What is triggering this merger?
The NBN (National Broadband Network) has been enjoying a significant chunk of the market share for higher speed broadband products, but at a discounted price. This has caused financial instability in the company. With increasing technological improvements, wireless internet services are more desirable fixed-line broadband for many consumers. This preference is a major concern for the NBN as the company provides high-quality, high-speed fixed-line connections.
The launch of the 5G network will only amplify this trend. Because of the diminishing customer base, NBN retailers are finding it difficult to maintain profitably. When there are fewer barriers to entry into the market, more and more players will enter which will provide competition for the NBN. Though wireless isn’t a substitute for fixed broadband, the wireless network could divert the NBN’s existing customers and disturb their financial projections.
NBN and fixed-line broadband sales
Source: GSMA intelligence, OECD iLibrary
How will the merger work out?
With the aim to become Australia’s largest internet network, the NBN is heavily dependent on Telstra for various resources including infrastructure and transit links (for internet traffic to move onto the NBN, the company uses Telstra’s transit links).

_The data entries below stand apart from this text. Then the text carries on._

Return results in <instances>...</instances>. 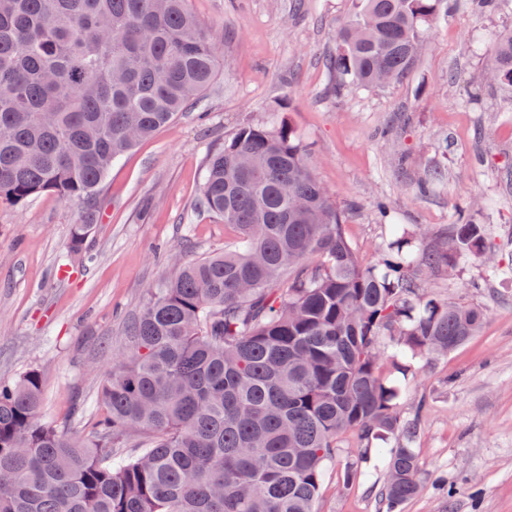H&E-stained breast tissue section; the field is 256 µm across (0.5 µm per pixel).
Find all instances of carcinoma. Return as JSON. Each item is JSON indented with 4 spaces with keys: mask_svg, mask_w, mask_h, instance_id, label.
Wrapping results in <instances>:
<instances>
[{
    "mask_svg": "<svg viewBox=\"0 0 512 512\" xmlns=\"http://www.w3.org/2000/svg\"><path fill=\"white\" fill-rule=\"evenodd\" d=\"M448 5L353 0L336 27L337 89L405 78ZM220 61L186 0H0V204L83 203L79 249L112 163L198 98ZM491 68L512 93L511 30ZM199 205L237 245L155 284L89 437L44 421L38 372L0 384V512H317L345 433L358 451L343 484L381 464L383 512H402L426 479L404 383L486 317L424 293L418 273L483 256L485 227L453 225L445 254L396 224L364 263L283 121L242 125L209 158Z\"/></svg>",
    "mask_w": 512,
    "mask_h": 512,
    "instance_id": "1",
    "label": "carcinoma"
}]
</instances>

Apart from these resources, Telstra is the owner of a huge network of pipes, traps, ducts, pits and the national telephone exchange infrastructure on which the NBN depends. Currently there are two different companies, and both of them are required to interact with each other in order to allocate and utilize resources. This results in duplication of work. Therefore, a merger would mean more efficient utilization of resources and speed up the entire process. On the other hand, it could result in a Telstra monopoly and which might give the telco giant the opportunity to focus on their retail business.
What is the market share of the NBN? Source
Why is the Telstra deal a win-win situation?

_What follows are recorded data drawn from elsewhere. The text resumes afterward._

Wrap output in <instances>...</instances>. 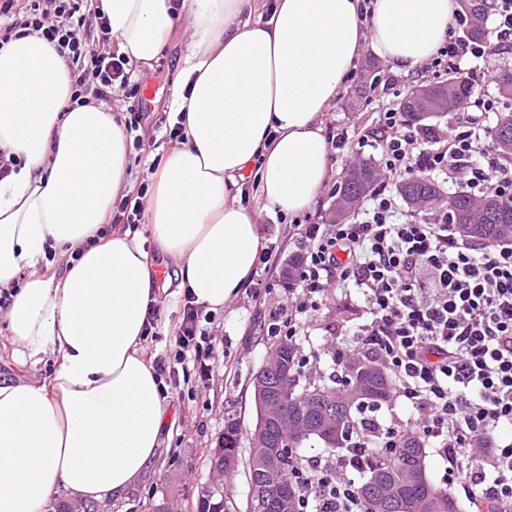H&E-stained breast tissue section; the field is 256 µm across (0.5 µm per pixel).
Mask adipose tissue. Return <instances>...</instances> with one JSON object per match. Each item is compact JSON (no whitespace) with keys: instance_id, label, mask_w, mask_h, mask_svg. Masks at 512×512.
<instances>
[{"instance_id":"1","label":"adipose tissue","mask_w":512,"mask_h":512,"mask_svg":"<svg viewBox=\"0 0 512 512\" xmlns=\"http://www.w3.org/2000/svg\"><path fill=\"white\" fill-rule=\"evenodd\" d=\"M111 46L148 67L178 19L191 40L171 108L185 139L154 177L146 231L103 228L128 188L123 125L72 105L73 75L43 38L0 49V290L12 359L0 381V512H50L55 497L121 499L162 444L171 410L145 353L161 302L144 247L176 262L199 306L223 310L264 248L238 202L257 174L270 211L309 209L329 177L323 119L365 53L411 72L448 36L458 0H98ZM63 269H56V262ZM54 364L50 379L32 368Z\"/></svg>"}]
</instances>
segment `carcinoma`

If the merger takes place as expected, it will create a company with $10 billion in revenue and $30 billion in infrastructure assets. After the much-hyped merger, the company would be capable of repaying the debts to the government and returning a significant amount to the shareholders. Additionally, breaking up the NBN will create much smaller geographical monopolies which will result in the reduction of prices, an increase in the level of competition and an increased number of services.
Why buying NBN is only a viable option for Telstra
Telstra is Australia’s largest telecom group currently providing phone plans and infrastructure assets to government companies like the NBN. If another company attempts to buy the NBN, they would be liable for a monthly charge of $15 to Telstra for their fixed-line connection. This amount is prohibitively enormous considering the user base of the NBN. This payment is a significant hindrance to the successful business model of NBN. Owing to this fact other telco players such as Vodafone or Optus are less likely to get involved during the auction of the NBN because they will wish to avoid paying a huge monthly amount to Telstra for each customer they add in order to access Telstra resources.
Who is the largest telco provider in Australia? Source
The NBN has had a wave of negative comments and poor customer feedback since its inception. Low speed and poor service are often-cited reasons behind customer dissatisfaction. With 5G soon to be released, bringing inexpensive and fast mobile internet and therefore competition for fixed line services, whoever picks up the NBN will be inheriting some issues as well as the potential revenue. We’ll soon see if the government will choose to privatize the NBN, and the potential costs and benefits it will bring to the company that takes it on.